* _SOURCE INFORMATION_:
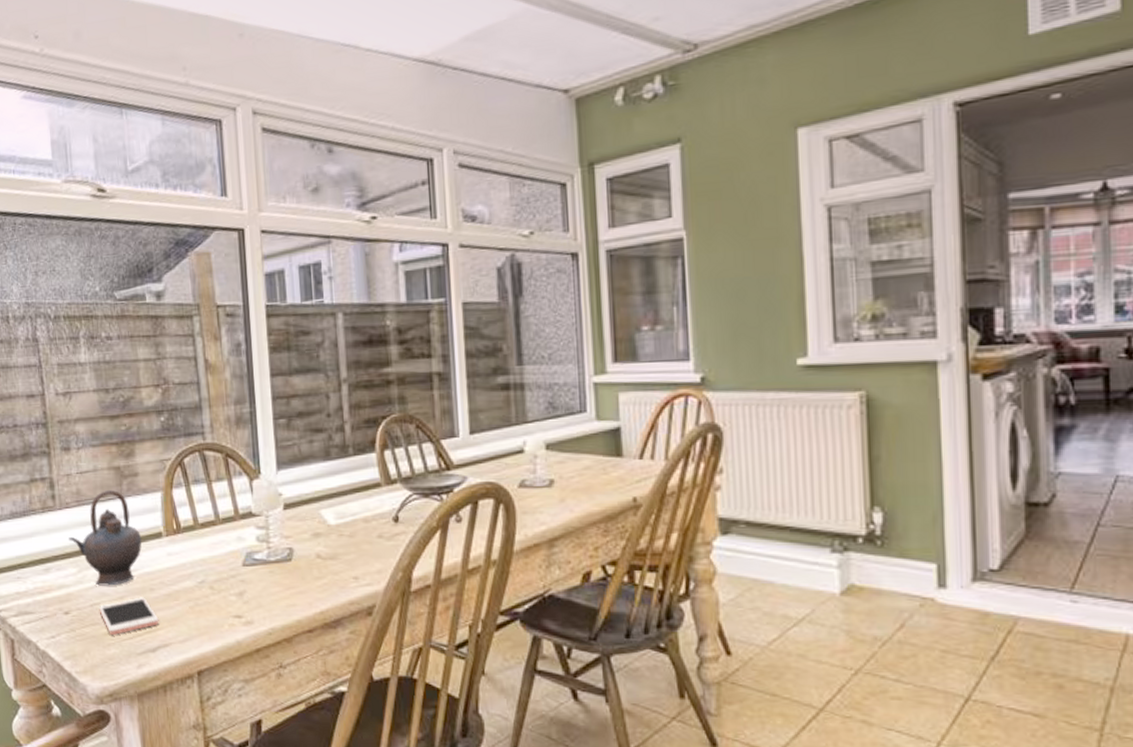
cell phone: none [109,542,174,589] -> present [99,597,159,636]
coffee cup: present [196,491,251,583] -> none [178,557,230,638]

---

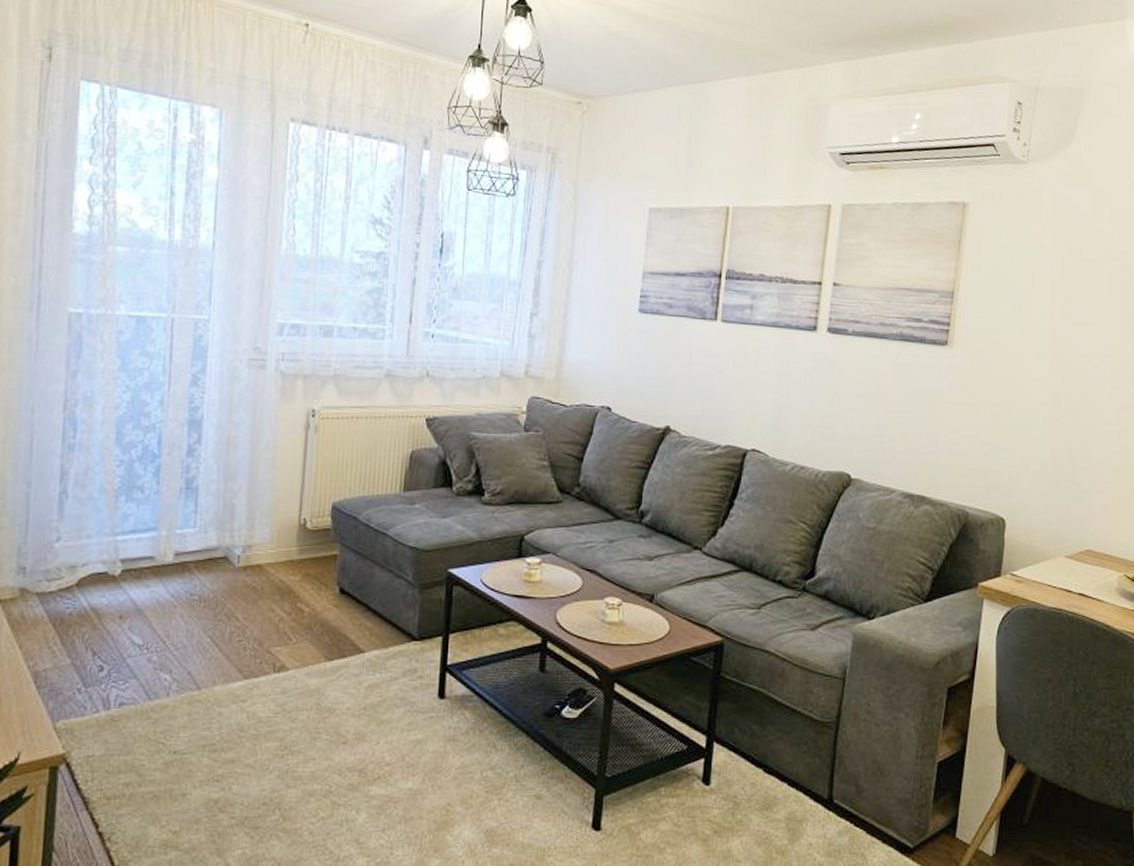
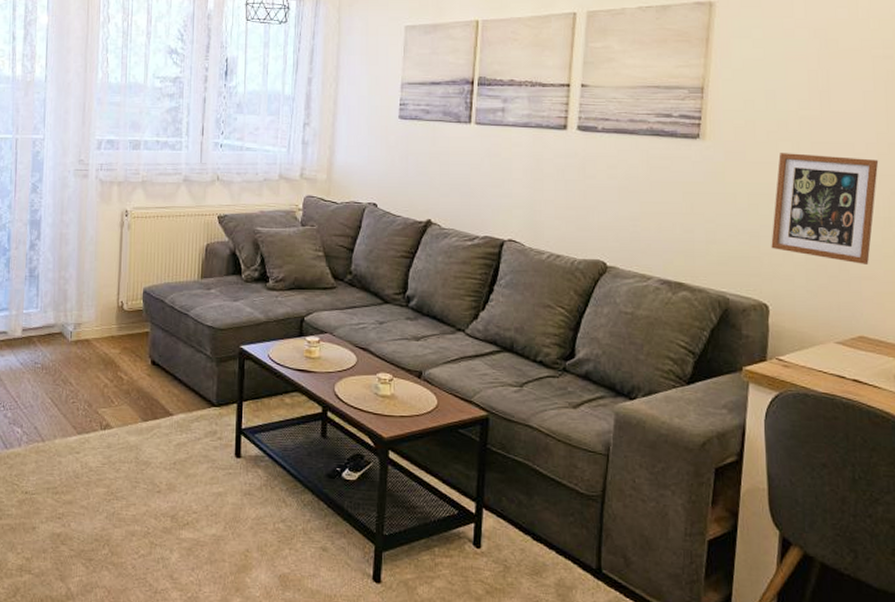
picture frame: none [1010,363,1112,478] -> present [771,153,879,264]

* _YOUR INSTRUCTIONS_: Look above for the line with "cell phone: none" and the line with "coffee cup: present"; transcribe both and all lines in between, exactly, and nothing else.

* _THE COMPLETED TASK_:
cell phone: none [109,542,174,589] -> present [99,597,159,636]
coffee cup: present [196,491,251,583] -> none [178,557,230,638]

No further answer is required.